In specific implementation, the conversion relationship between the audio data to be output of the audio object and the audio data to be input of the audio object is used for describing the audio transmission direction between different audio objects, so that in order to improve the configuration flexibility of the conversion relationship, the temporary conversion relationship and the default conversion relationship can be configured.

The configuration of these two conversion relationships is described below in connection with specific audio objects.

1. Configuration of default conversion relationships.

Fig. 4 is a schematic diagram of a path configuration interface provided in an embodiment of the present application, where the configurable audio object in fig. 4 includes: cellular phones, weChat, intercom applications (an application providing intercom services, such as an intercom-mounted application) and QQ conferences, the default conversion relationships configured by the user in FIG. 4 are:

default conversion relation 1: the intercom output- > is input by the cellular phone, namely the audio data to be output of intercom application is output by the cellular phone;

Default conversion relation 2: the output of the cellular phone- > intercom input, namely the audio data to be output of the cellular phone is output through intercom application;

default conversion relation 3: the micro-letter output- (intercom input) is that the audio data to be output of the micro-letter is output through intercom application.

In the three default conversion relations, the audio data to be output of each audio object is not output from the audio object, and the audio data to be output of the cellular phone and the audio data to be output of the WeChat can be output through intercom application, so that the audio data to be output of at least two audio objects can be used as input of other audio objects together.

In addition, the access configuration interface can also display a determination button and a cancel button, the configuration is not effective when the cancel button is clicked, and the configuration can be effective all the time when the determination button is clicked.

2. Configuration of temporary conversion relations.

In practice, the user may already be in a talk state, but may want to invite new members to the talk via other applications or cellular phones. For this, when the audio data of the second audio object is call data, the processor 301 may further display an access button on the call interface, display an accessible audio object in response to a trigger operation of the access button, determine a first audio object from among the accessible audio objects in response to an audio object selection operation, and save a temporary conversion relationship between the audio data to be output of the first audio object and the audio data to be input of the second audio object.

Fig. 5 is a schematic diagram of a call interface of an intercom application provided in the embodiment of the present application, when in an intercom state, an access button may be displayed on the call interface, a user may display an accessible application or a cellular phone by clicking the access button, if the user wants to access a QQ conference, a contact in the QQ may be displayed after the user clicks an icon of the QQ conference, and clicking a certain contact may invite the contact to join in a call. In addition, after determining that the user clicks the QQ conference, a temporary conversion relationship 5 may also be established: QQ conference output- (talkback input), namely audio data to be output of the QQ conference is output through the talkback application.
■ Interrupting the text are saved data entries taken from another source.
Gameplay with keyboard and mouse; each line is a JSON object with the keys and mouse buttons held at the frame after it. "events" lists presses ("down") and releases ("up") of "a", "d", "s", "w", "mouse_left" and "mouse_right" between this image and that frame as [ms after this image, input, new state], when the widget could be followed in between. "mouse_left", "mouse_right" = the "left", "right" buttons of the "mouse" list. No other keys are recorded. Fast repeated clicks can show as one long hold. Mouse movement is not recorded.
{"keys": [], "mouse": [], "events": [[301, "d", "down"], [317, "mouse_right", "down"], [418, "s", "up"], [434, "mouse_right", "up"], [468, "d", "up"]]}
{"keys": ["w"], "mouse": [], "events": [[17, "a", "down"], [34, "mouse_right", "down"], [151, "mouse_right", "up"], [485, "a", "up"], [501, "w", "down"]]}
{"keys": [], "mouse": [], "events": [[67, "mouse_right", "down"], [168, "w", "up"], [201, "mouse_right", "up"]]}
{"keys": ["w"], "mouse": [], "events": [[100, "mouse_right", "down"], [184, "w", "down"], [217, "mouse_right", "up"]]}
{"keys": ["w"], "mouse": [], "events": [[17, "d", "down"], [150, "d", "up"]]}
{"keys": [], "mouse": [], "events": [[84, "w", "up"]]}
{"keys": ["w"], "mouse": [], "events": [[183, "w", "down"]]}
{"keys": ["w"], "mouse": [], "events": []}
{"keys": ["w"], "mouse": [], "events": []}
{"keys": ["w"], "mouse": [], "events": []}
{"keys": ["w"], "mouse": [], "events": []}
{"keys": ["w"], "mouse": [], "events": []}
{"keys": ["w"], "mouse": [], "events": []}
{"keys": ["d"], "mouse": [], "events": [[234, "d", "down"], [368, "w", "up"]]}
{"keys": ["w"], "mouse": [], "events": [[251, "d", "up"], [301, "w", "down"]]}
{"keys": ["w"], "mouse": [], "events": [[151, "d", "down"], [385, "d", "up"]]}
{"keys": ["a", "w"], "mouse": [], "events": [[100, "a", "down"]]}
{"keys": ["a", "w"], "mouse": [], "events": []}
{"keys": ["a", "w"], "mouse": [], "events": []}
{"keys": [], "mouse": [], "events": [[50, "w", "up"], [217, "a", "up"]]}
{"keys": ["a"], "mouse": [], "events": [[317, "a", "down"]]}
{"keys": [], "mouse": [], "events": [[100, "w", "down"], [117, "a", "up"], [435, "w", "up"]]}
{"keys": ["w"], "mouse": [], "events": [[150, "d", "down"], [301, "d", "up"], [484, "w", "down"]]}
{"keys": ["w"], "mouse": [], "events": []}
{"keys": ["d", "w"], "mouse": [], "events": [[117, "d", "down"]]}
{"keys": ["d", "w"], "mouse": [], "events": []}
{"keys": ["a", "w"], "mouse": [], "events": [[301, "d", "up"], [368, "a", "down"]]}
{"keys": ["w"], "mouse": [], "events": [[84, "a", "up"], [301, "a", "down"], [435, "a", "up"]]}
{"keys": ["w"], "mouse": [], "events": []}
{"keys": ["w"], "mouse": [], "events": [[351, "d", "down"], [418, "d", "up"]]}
In this case, the user generally only wants to establish a temporary conversion relationship between the output of the first audio object to the input of the second audio object, so that it is possible to configure a single time and a single time.

In the implementation, the default conversion relationship and the temporary conversion relationship can be recorded in a map table mode, in the map table, the source of each conversion relationship is an audio object corresponding to audio data to be output, the output target sink is an audio object corresponding to the audio data to be input, and the map table can be stored in an extensible markup language (eXtensible Markup Language, xml) or other configuration file mode.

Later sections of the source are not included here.